**WORK ITEM**
Transcribe the entries exactly; images are not part of the copy.

**STORED DATA**
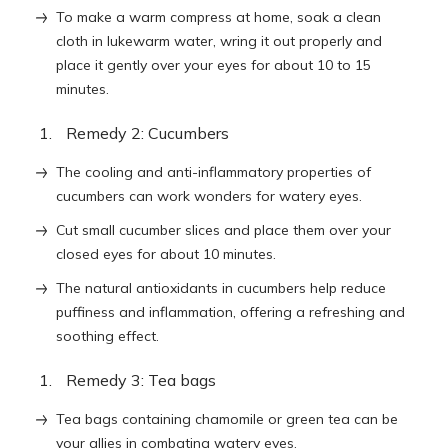
To make a warm compress at home, soak a clean
cloth in lukewarm water, wring it out properly and
place it gently over your eyes for about 10 to 15
minutes.
Remedy 2: Cucumbers
The cooling and anti-inflammatory properties of
cucumbers can work wonders for watery eyes.
Cut small cucumber slices and place them over your
closed eyes for about 10 minutes.
The natural antioxidants in cucumbers help reduce
puffiness and inflammation, offering a refreshing and
soothing effect.
Remedy 3: Tea bags
Tea bags containing chamomile or green tea can be
your allies in combating watery eyes.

**OUTPUT OF THE TASK**
To make a warm compress at home, soak a clean
cloth in lukewarm water, wring it out properly and
place it gently over your eyes for about 10 to 15
minutes.
Remedy 2: Cucumbers
The cooling and anti-inflammatory properties of
cucumbers can work wonders for watery eyes.
Cut small cucumber slices and place them over your
closed eyes for about 10 minutes.
The natural antioxidants in cucumbers help reduce
puffiness and inflammation, offering a refreshing and
soothing effect.
Remedy 3: Tea bags
Tea bags containing chamomile or green tea can be
your allies in combating watery eyes.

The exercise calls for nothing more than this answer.